Giappone, continuano le impiccagioni
GIAPPONE – Due prigionieri sono stati impiccati all’alba del 18 dicembre, portando a 14 il totale delle persone messe a morte sotto il governo del primo ministro Shinzo Abe.
Sumitoshi Tsuda, 63 anni, è stato impiccato nel braccio della morte di Tokio, per l’omicidio di tre vicini di casa. Kazuyuki Wakabayashi, 39 anni, è stato impiccato nel carcere di Sendai, per l’omicidio di due persone al termine di una rapina. L’ostinazione con cui il Giappone continua a usare la pena di morte, pensando che sia la giusta risposta nei confronti di chi commette crimini violenti, è agghiacciante. Si tratta di una punizione crudele che oltretutto non ha mai dimostrato di possedere una forza deterrente specifica contro la criminalità.
In questo modo, il Giappone si pone dal lato sbagliato del mondo. Nel 2014, solo 22 paesi hanno eseguito condanne a morte e il numero di quelli abolizionisti è arrivato a 140. Da ultimo, nel novembre 2015, la Mongolia è diventata il 102esimo paese ad aver abolito completamente la pena capitale.
Nei bracci della morte del Giappone si trovano circa 130 prigionieri in attesa dell’esecuzione.

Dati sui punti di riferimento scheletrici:
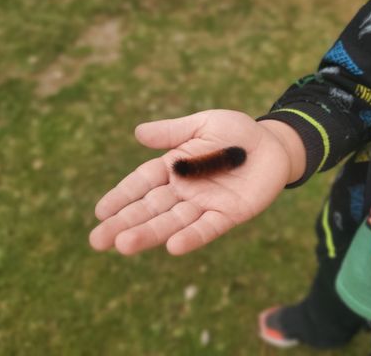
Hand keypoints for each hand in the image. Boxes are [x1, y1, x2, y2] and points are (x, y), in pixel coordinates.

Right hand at [89, 109, 304, 254]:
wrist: (273, 144)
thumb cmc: (236, 132)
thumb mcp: (203, 124)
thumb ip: (173, 131)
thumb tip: (137, 132)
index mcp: (174, 166)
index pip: (142, 183)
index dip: (122, 196)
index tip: (100, 212)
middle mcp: (185, 189)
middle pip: (150, 208)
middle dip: (124, 223)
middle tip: (97, 241)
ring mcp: (206, 203)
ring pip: (172, 221)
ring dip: (149, 233)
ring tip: (124, 245)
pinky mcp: (229, 214)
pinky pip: (208, 228)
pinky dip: (191, 238)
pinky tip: (173, 247)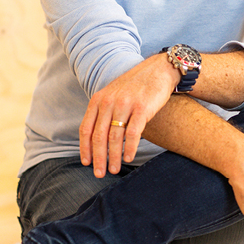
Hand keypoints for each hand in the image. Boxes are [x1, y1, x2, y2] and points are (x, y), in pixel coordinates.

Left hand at [79, 54, 178, 176]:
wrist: (158, 70)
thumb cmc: (135, 86)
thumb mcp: (113, 93)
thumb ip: (103, 111)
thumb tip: (96, 140)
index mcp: (99, 98)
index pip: (86, 128)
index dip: (85, 148)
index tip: (87, 163)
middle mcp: (109, 101)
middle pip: (99, 136)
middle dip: (98, 158)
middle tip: (100, 173)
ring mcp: (125, 104)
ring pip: (115, 137)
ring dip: (114, 157)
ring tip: (115, 169)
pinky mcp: (142, 107)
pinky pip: (133, 133)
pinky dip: (130, 148)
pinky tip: (129, 158)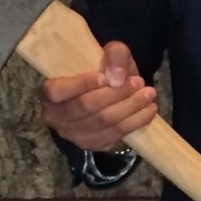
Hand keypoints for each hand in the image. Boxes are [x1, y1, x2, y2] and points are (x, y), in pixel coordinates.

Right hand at [39, 41, 157, 150]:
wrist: (112, 93)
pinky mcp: (91, 145)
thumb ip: (114, 55)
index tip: (104, 77)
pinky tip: (149, 111)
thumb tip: (116, 78)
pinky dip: (135, 123)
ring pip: (103, 123)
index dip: (80, 85)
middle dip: (116, 94)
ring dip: (130, 108)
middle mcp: (56, 117)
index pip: (57, 91)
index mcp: (51, 92)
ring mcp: (73, 134)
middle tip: (139, 82)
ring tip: (149, 94)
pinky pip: (114, 136)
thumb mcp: (110, 56)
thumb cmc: (104, 72)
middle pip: (86, 107)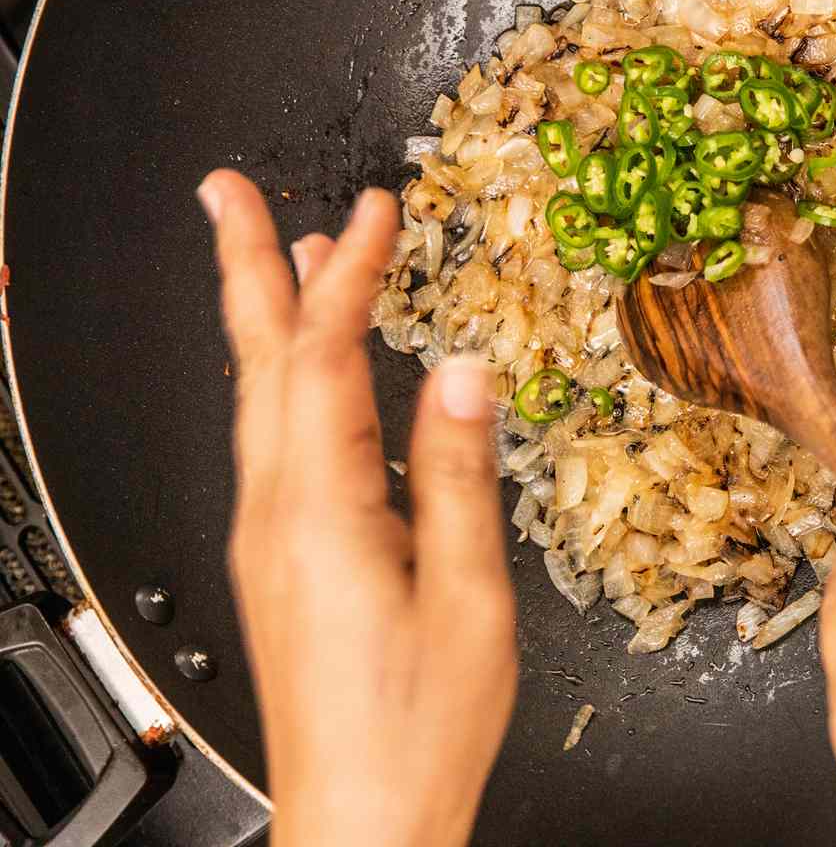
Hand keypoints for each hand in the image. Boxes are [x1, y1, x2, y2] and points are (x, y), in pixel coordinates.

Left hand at [199, 169, 516, 846]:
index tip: (371, 210)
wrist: (359, 821)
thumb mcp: (469, 599)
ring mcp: (266, 541)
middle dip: (248, 265)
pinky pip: (269, 443)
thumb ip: (456, 477)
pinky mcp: (277, 564)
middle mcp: (273, 517)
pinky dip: (281, 381)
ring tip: (275, 255)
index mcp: (320, 514)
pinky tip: (303, 375)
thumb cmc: (417, 729)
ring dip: (262, 317)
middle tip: (227, 191)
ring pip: (253, 400)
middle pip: (255, 363)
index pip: (321, 359)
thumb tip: (462, 375)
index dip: (345, 273)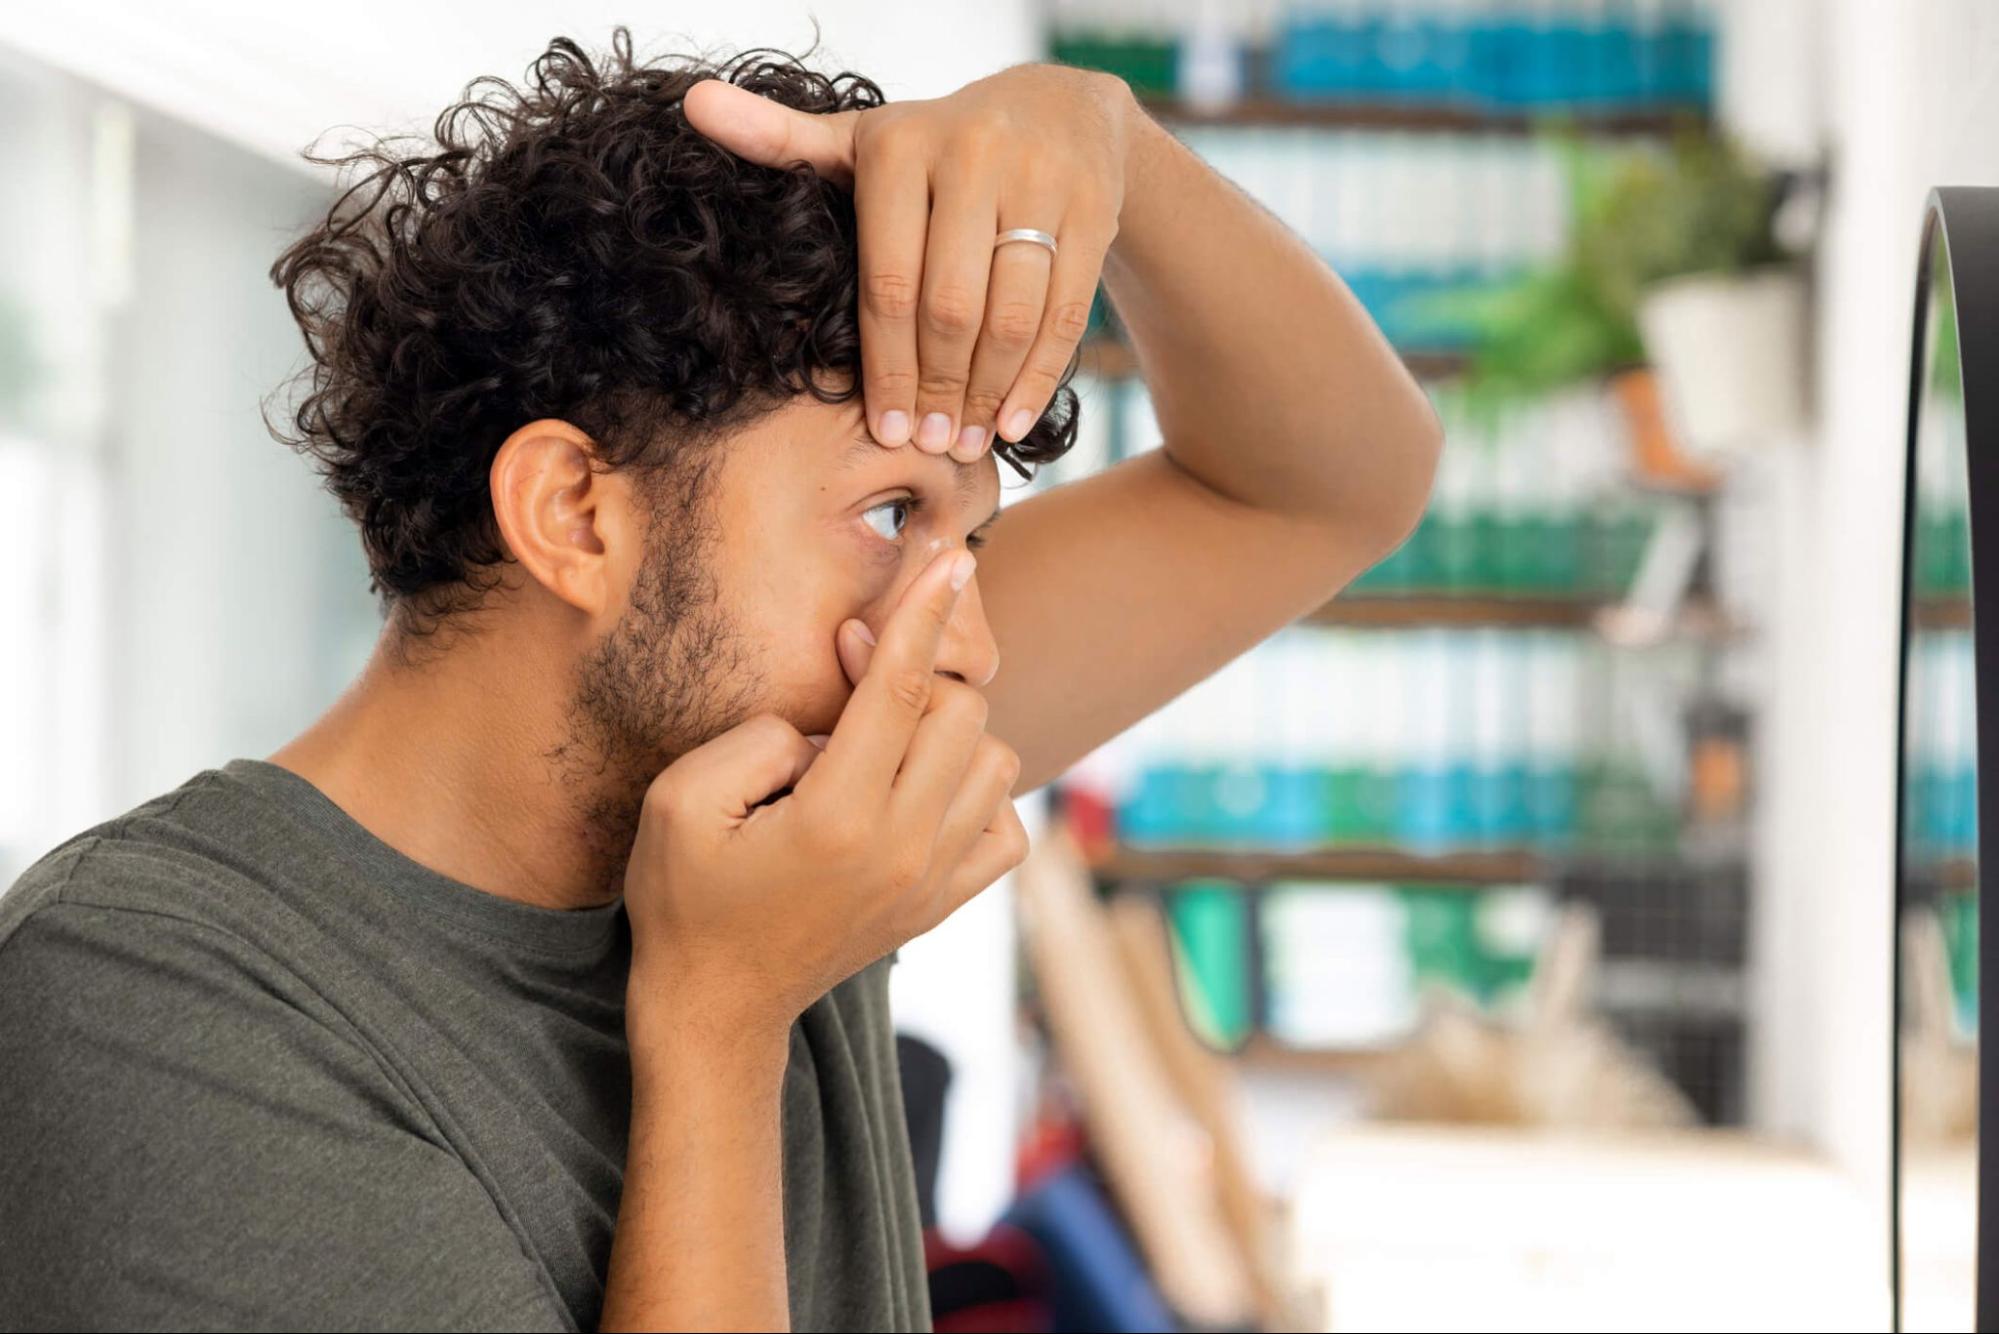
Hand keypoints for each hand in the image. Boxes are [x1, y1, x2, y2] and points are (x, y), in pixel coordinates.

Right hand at [621, 547, 1027, 1040]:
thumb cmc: (687, 895)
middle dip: (917, 673)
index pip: (903, 689)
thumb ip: (756, 737)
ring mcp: (933, 881)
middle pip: (963, 715)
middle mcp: (903, 849)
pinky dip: (976, 793)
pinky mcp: (944, 903)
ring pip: (996, 762)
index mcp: (837, 818)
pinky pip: (1005, 825)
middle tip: (853, 672)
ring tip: (883, 740)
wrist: (719, 1002)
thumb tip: (828, 722)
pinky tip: (920, 789)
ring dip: (949, 732)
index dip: (926, 613)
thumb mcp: (679, 802)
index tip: (953, 557)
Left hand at [683, 63, 1134, 460]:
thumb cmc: (939, 147)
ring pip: (1010, 316)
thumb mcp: (863, 141)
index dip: (886, 366)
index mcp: (901, 148)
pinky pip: (1065, 314)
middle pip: (949, 307)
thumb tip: (693, 106)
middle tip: (930, 444)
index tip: (887, 428)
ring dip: (989, 392)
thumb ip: (782, 140)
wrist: (1062, 109)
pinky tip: (1015, 421)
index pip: (889, 284)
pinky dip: (1040, 378)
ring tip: (969, 441)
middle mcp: (973, 157)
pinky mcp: (1094, 213)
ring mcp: (1040, 184)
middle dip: (938, 387)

ATTIVITÀ DA SVOLGERE -
1 > Secondo il testo sulle impiccagioni in Giappone, in quale carcere è stato giustiziato Kazuyuki Wakabayashi?
2 > Riassumi in due frasi il testo sulle impiccagioni in Giappone.
3 > Riprendi il testo sulle impiccagioni in Giappone e prosegui la scrittura a partire dalla sua ultima frase.

RISULTATI PER ATTIVITÀ -
1 > Nel carcere di Sendai.

2 > Il 18 dicembre il Giappone ha impiccato due prigionieri, Sumitoshi Tsuda e Kazuyuki Wakabayashi, portando a 14 le esecuzioni sotto il governo di Shinzo Abe. La pena di morte vi è definita crudele e priva di una forza deterrente dimostrata; si ricorda inoltre che nel 2014 solo 22 paesi hanno eseguito condanne a morte, mentre 140 sono abolizionisti, e che nei bracci della morte giapponesi circa 130 prigionieri attendono l'esecuzione.

3 >
L’intero procedimento della condanna a morte è coperto dal silenzio e i prigionieri sono informati dell’esecuzione solo poche ore prima, o non ricevono addirittura alcun preavviso. Le loro famiglie ne vengono a conoscenza solo in seguito. Gli esperti delle Nazioni Unite hanno criticato la mancanza di garanzie giudiziarie per i condannati a morte in Giappone.
Agli imputati si negano un’adeguata difesa legale e il pieno ricorso in appello contro la condanna, obbligatorio quando si tratta di pena di morte. Perfino prigionieri con disabilità mentali e psicologiche sono stati messi a morte o restano in attesa dell’esecuzione. Molti condannati hanno raccontato di aver “confessato” il crimine dopo essere stati sottoposti a maltrattamenti e torture durante interrogatori prolungati, senza avvocato, mentre erano in custodia della polizia. (Amnesty International)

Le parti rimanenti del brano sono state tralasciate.